USIU-Africa has won a competitive grant to upscale its training in agri-business. Using an inventive model dubbed The Metro-Agribusiness Living Lab, the University will combine experiential agri-business training with action research to determine factors that impact most on youth training. Beginning this month, the 24-month project will target 300 young people from 24 counties in Kenya, and have a strong focus on gender inclusivity, sustainable agri-business and ethical behaviour, given that the majority of those engaged in agriculture are aged between 50 and 65 years, and practice unsustainable subsistence farming.
Funded by the International Development Research Center (IDRC), the project exposes participants to cutting edge agri-business practices, provides business coaching and connects participants to financial sources. The project head Prof. Francis Wambalaba (Professor of Economics) described the program as “…the most comprehensive measure to close loopholes experienced by other entrepreneurial trainings.” He expressed optimism that the project will in addition to impacting 300 youths directly, will also affect an additional 15,000 through network marketing, indirect employment and access to over KES 25 million in business funding.
The project will be implemented at the USIU-Africa’s Global Agri-business Management Enterprise (GAME) Center where the initial idea was conceptualized and piloted in 2016 under the leadership of the Project Manager Ms.
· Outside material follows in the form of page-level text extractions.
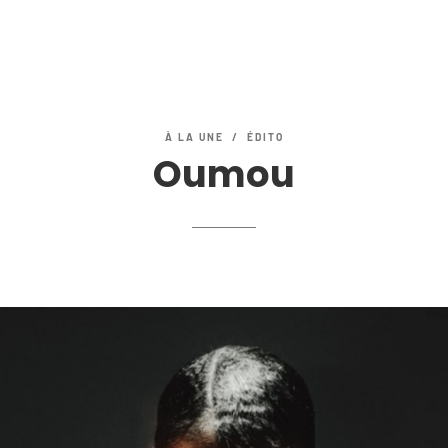
À
LA
UNE / ÉDITO
Oumou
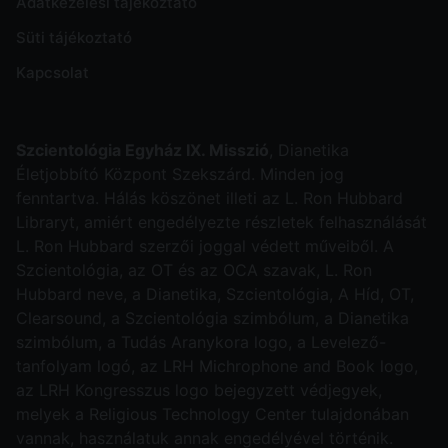
Adatkezelési tájékoztató
Süti tájékoztató
Kapcsolat
Szcientológia Egyház IX. Misszió
, Dianetika
Életjobbító Központ Szekszárd. Minden jog
fenntartva. Hálás köszönet illeti az L. Ron Hubbard
Libraryt, amiért engedélyezte részletek felhasználását
L. Ron Hubbard szerzői joggal védett műveiből. A
Szcientológia, az OT és az OCA szavak, L. Ron
Hubbard neve, a Dianetika, Szcientológia, A Híd, OT,
Clearsound, a Szcientológia szimbólum, a Dianetika
szimbólum, a Tudás Aranykora logo, a Levelező-
tanfolyam logó, az LRH Michrophone and Book logo,
az LRH Kongresszus logo bejegyzett védjegyek,
melyek a Religious Technology Center tulajdonában
vannak, használatuk annak engedélyével történik.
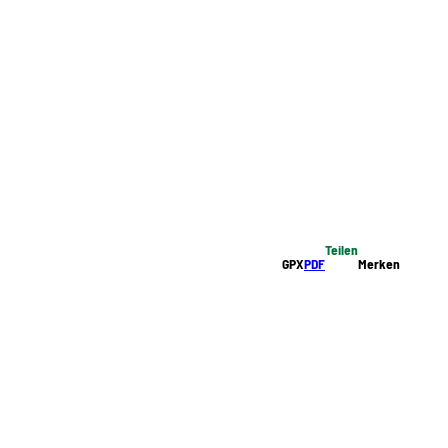
Teilen
GPX
PDF
Merken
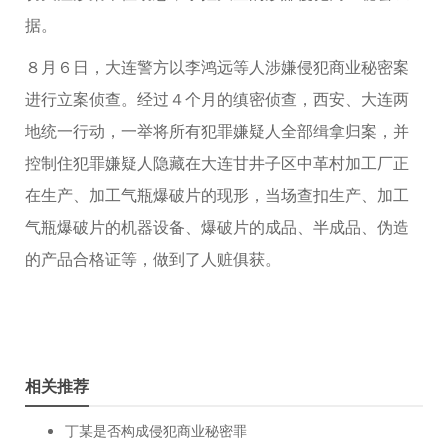
据。
８月６日，大连警方以李鸿远等人涉嫌侵犯商业秘密案
进行立案侦查。经过４个月的缜密侦查，西安、大连两
地统一行动，一举将所有犯罪嫌疑人全部缉拿归案，并
控制住犯罪嫌疑人隐藏在大连甘井子区中革村加工厂正
在生产、加工气瓶爆破片的现形，当场查扣生产、加工
气瓶爆破片的机器设备、爆破片的成品、半成品、伪造
的产品合格证等，做到了人赃俱获。
相关推荐
丁某是否构成侵犯商业秘密罪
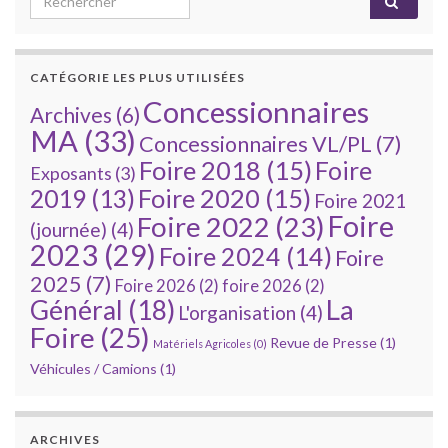
CATÉGORIE LES PLUS UTILISÉES
Concessionnaires
Archives
(6)
MA
(33)
Concessionnaires VL/PL
(7)
Foire 2018
(15)
Foire
Exposants
(3)
Foire 2020
(15)
2019
(13)
Foire 2021
Foire
Foire 2022
(23)
(journée)
(4)
2023
(29)
Foire 2024
(14)
Foire
2025
(7)
Foire 2026
(2)
foire 2026
(2)
La
Général
(18)
L'organisation
(4)
Foire
(25)
Revue de Presse
(1)
Matériels Agricoles
(0)
Véhicules / Camions
(1)
ARCHIVES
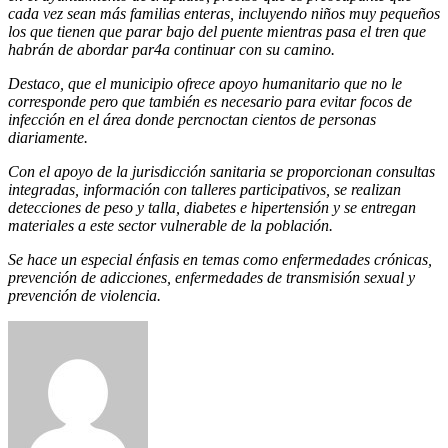
cada vez sean más familias enteras, incluyendo niños muy pequeños
los que tienen que parar bajo del puente mientras pasa el tren que
habrán de abordar par4a continuar con su camino.
Destaco, que el municipio ofrece apoyo humanitario que no le
corresponde pero que también es necesario para evitar focos de
infección en el área donde percnoctan cientos de personas
diariamente.
Con el apoyo de la jurisdicción sanitaria se proporcionan consultas
integradas, información con talleres participativos, se realizan
detecciones de peso y talla, diabetes e hipertensión y se entregan
materiales a este sector vulnerable de la población.
Se hace un especial énfasis en temas como enfermedades crónicas,
prevención de adicciones, enfermedades de transmisión sexual y
prevención de violencia.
Salome Asena. Stressing the success of the pilot project, Ms. Asena disclosed that 90% of the youths who were trained launched their personal businesses; 60% of them being female entrepreneurs implying that the model has the potential to enhance business startups, and that women can outperform men if provided with equal opportunity.
Dean of the School of Graduate Studies, Research and Extension and Professor of Finance Prof. Amos Njuguna, hailed the project as the second innovative model developed by the GAME Center, after the initial partner-agent model saw 39 USIU-Africa students support agri-business entrepreneurs in Nyandarua County, to design and implement financial systems and connect them to markets and suppliers of high quality farm inputs.
To join the program, participants will have to be aged 18-35, be Kenyan citizens, fluent in English and have at least O-level certification. 60% of the participants will also have to be female entrepreneurs.
Other USIU-Africa staff who contributed to the development of the project included; Prof. Njuguna (as finance expert), Assistant Professor of Project Management and Implementation Dr. Paul Wachana (a technical advisor) and Professor of Management and Entrepreneurship Dr. Damary Sikalieh (as gender specialist).